**SUPPLIED TEXT**
Questioning Amherst’s International Admissions
200,000 RMB. That is how much a Chinese high school senior would pay a Shanghai-based consulting agency to apply to U.S. colleges. 200,000 RMB is about $33,000 and more than five times the 2012 Chinese GDP per capita. Coincidentally co-directed by an Amherst alum, this agency advertises its admission results to attract prospective customers. Along with two competitors, the company has advertised online a total of 12 Amherst College admits since 2010 . Even if some of the admits ended up attending other colleges, 12 is still a disturbingly high number given that the College only admits about a dozen Chinese international students annually, and that the current number of Chinese residents among the Amherst student body is 28 .

**EXERCISE**
In the text on Amherst's international admissions, what is the current number of Chinese residents in the Amherst student body?

**Dataset records**

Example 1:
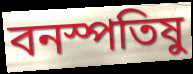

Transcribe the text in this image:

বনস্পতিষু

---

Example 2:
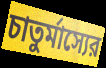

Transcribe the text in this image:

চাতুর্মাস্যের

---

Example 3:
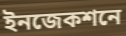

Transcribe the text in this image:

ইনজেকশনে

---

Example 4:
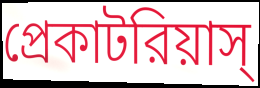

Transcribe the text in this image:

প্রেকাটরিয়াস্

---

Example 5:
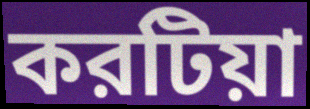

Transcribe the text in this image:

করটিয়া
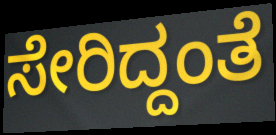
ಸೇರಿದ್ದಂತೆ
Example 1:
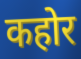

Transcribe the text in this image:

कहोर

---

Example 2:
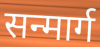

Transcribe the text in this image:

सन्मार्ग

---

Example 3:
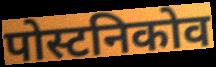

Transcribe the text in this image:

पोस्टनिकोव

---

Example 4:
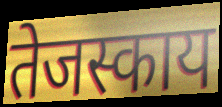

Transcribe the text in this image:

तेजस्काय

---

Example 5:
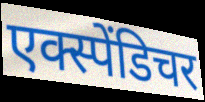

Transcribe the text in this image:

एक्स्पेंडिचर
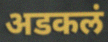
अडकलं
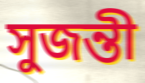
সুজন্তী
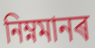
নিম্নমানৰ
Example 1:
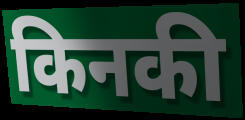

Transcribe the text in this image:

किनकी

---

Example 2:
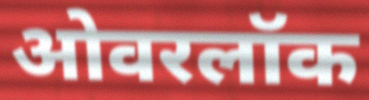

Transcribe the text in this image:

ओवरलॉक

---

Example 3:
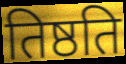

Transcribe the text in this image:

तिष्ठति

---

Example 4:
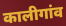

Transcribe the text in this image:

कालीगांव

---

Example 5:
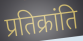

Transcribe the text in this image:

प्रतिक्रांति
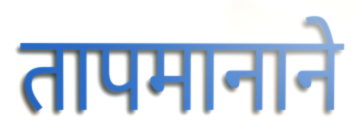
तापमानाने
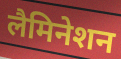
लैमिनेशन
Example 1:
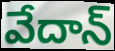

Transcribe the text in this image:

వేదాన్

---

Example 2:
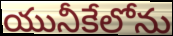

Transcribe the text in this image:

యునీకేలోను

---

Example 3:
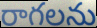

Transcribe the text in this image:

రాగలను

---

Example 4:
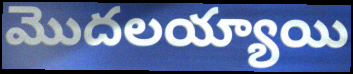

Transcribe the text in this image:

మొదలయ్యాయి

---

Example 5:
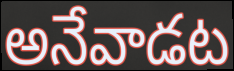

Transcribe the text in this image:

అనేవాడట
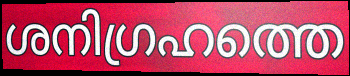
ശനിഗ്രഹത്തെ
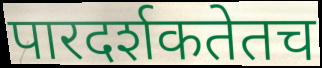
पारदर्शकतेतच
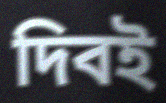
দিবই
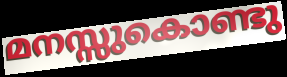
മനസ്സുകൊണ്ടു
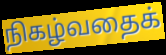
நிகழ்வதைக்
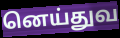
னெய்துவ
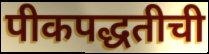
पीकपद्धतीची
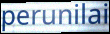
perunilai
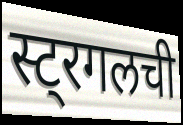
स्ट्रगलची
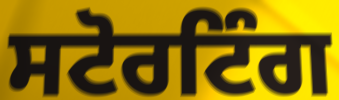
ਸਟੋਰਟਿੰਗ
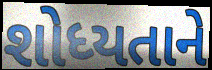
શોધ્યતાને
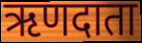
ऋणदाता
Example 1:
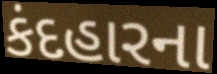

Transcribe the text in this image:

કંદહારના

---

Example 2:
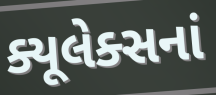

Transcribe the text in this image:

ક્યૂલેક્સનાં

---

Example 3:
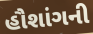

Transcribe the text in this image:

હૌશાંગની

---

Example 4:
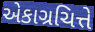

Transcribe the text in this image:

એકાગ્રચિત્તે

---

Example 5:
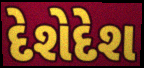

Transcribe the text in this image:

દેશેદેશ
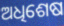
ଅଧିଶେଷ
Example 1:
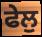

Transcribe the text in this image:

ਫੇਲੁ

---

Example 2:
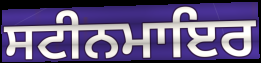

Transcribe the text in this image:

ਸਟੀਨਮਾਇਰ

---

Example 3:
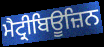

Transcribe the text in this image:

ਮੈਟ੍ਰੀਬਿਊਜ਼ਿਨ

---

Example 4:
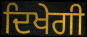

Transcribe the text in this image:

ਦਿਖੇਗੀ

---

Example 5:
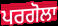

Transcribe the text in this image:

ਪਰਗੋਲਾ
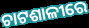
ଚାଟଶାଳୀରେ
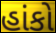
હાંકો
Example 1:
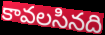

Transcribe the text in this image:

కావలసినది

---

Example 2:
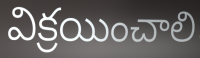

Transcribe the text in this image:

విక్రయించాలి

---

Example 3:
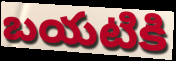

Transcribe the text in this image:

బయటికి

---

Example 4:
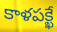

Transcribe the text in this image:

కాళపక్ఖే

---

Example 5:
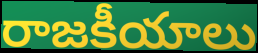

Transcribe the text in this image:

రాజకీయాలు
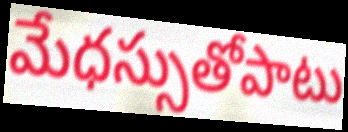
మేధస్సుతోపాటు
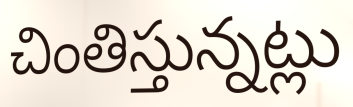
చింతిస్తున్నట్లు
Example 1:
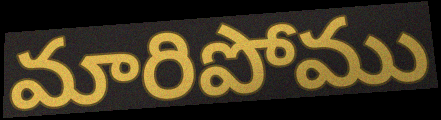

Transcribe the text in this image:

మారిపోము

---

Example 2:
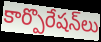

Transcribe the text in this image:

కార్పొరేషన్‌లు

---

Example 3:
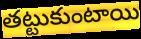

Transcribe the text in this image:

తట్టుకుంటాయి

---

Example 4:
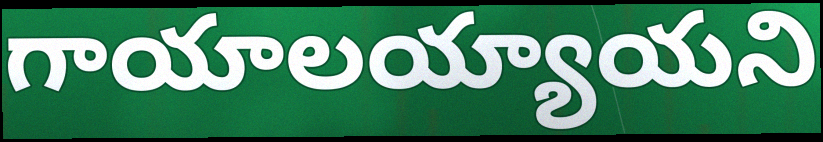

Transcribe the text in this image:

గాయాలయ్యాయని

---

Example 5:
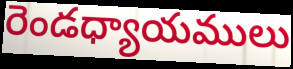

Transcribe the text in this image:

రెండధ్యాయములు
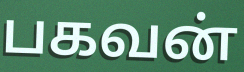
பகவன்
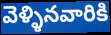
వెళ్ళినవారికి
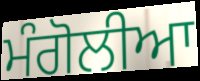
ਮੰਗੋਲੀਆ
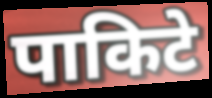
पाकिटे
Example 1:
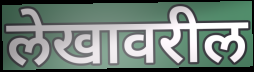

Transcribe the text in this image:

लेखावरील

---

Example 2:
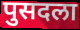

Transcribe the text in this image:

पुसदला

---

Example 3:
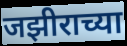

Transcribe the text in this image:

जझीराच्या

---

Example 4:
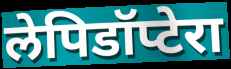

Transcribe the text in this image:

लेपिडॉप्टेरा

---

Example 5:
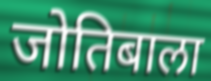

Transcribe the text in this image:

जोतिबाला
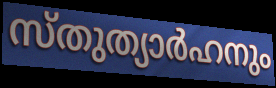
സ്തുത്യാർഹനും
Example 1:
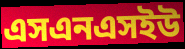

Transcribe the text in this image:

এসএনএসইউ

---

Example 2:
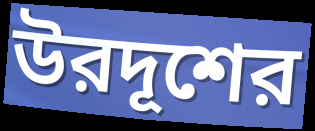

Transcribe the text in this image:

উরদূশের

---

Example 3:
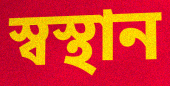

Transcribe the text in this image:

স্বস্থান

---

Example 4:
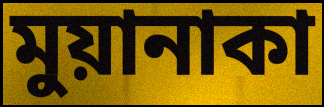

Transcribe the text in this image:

**FINISHED EXERCISE**
28